Peran
keluarga besar yang semakin menurun terhadap kemandirian keluarga menyebabkan
disparitas peran orangtua dan siswa. Kesenjangan hubungan tersebut menyebabkan
siswa yang berada pada tahap perkembangan remaja awal sampai dengan masa remaja
akhir lambat dalam menemukan identitas diri akibat tuntutan kedewasaan yang
semakin tinggi. Dalam segala segi, remaja
mengalami perubahan, dan
perubahan-perubahan yang sangat cepat sering menimbulkan kegoncangan dan
ketidak-pastian. Goncangan dan ketidakpastian juga muncul dari lingkungan yang
sedang dan akan terus cepat berubah.
Dalam
menghadapi badai perkembangan ("storm and stress") banyak remaja yang
berhasil mengatasi berbagai rintangan.
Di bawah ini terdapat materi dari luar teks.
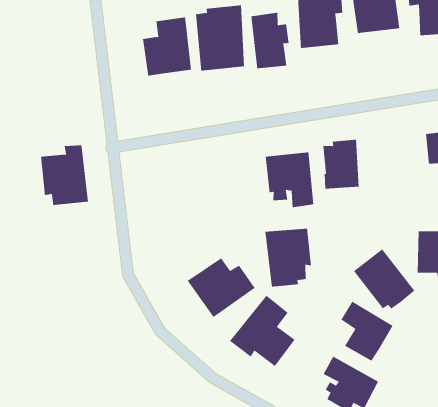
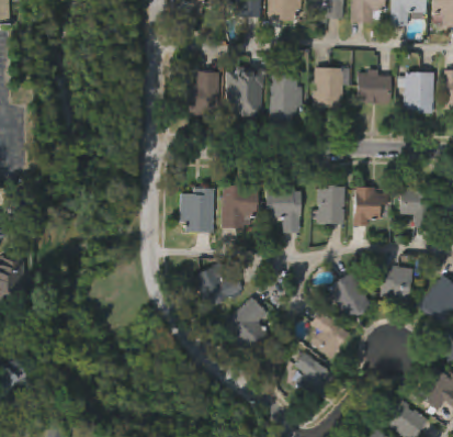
building: none -> [351,186,390,225]
building: [40,145,89,205] -> [181,186,216,232]
building: [265,228,312,287] -> [227,182,262,227]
Mereka menjadikan rintangan dan berbagai
kegagalan sebagai peluang dan tantangan untuk tetap bangkit meraih
keberhasilan, membentuk kelompok sebaya untuk saling menguatkan, dan pada akhirnya berhasil melaksanakan
tugas-tugas perkembangan secara wajar.
Di pihak lain, banyak pula remaja yang gagal dan kandas terhempas ke
dalam berbagai tingkah laku menyimpang
yang tidak sesuai dengan tugas-tugas perkembangan yang dituntutkan kepadanya.
Badai perkembangan dihayati sebagai suatu masalah yang tidak dapat dipecahkan,
dan mereka larut dalam kegagalan. Seringkali kelompok individu ini juga larut
dalam aktivitas kelompok sebaya yang kurang positif.
Merujuk
pada hal tersebut di atas, maka kedudukan konselor sebaya diharapkan mampu
mengurangi tingkat stress siswa baik karena tuntutan akademik maupun non
akademik, sehingga siswa dapat menyesuaikan diri dan memecahkan permasalahan
hidupnya secara mandiri pada akhirnya. Konselor sebaya merupakan model
konseling yang mengadaptasi model pembelajaran “Tutor Sebaya”. Konselor sebaya
adalah model konseling melalui optimalisasi potensi siswa yang memiliki
kemampuan konseling. Dalam model ini, siswa yang memiliki kemampuan konseling
dijadikan sumber belajar (konselor) bagi siswa lain yang memiliki
permasalahan-permasalahan tertentu.
Model
konselor sebaya memanfaatkan peran siswa untuk menjadi mitra belajar
menyelesaikan masalah bagi rekan-rekan sesama siswa, atau pihak lain yang
hampir sama secara psikologis (sebaya). Model ini diilhami oleh model
pembelajaran co-operative learning dan collaborative learning. Melalui model
konselor sebaya jarak antara siswa yang memiliki kemampuan untuk melaksanakan
konseling (konselor), dengan siswa yang memiliki masalah dapat didekatkan.
Sehingga hambatan psikologis sosiologis yang menyebabkan siswa tertekan dapat
dikurangi atau bahkan dihilangkan.
Siswa
yang memiliki masalah akan lebih mudah berdiskusi dan bertanya kepada teman
yang berkemampuan lebih (konselor). Model ini juga dapat menghindari
kefrustrasian siswa yang menyukai tantangan (bagi siswa yang akan berperan
sebagai konselor), karena siswa tersebut mendapat tantangan yang lebih banyak
untuk membantu teman lainnya yang kurang mampu memecahkan masalahnya sendirian.
Dia merasa mendapatkan kepercayaan dan perhatian sehingga merasa lebih
diberdayakan. Perasaan semacam ini diharapkan dapat memacu dan menumbuhkan
semangat untuk berprestasi yang lebih baik, sehingga muncul konselor-konselor
sebaya yang berkompeten.
Namun
demikian, dalam praktiknya tentu saja siswa yang mendapatkan label sebagai
konselor sebaya, haruslah mengetahui terlebih dahulu hal-hal pokok yang perlu
dilakukan dalam konseling. Mengingat, bahwa apa yang terjadi dalam konseling
tidak semuanya sama seperti hal-hal yang dilakukan dalam kegiatan berbagi
cerita atau curhat dalam kehidupan sehari-hari.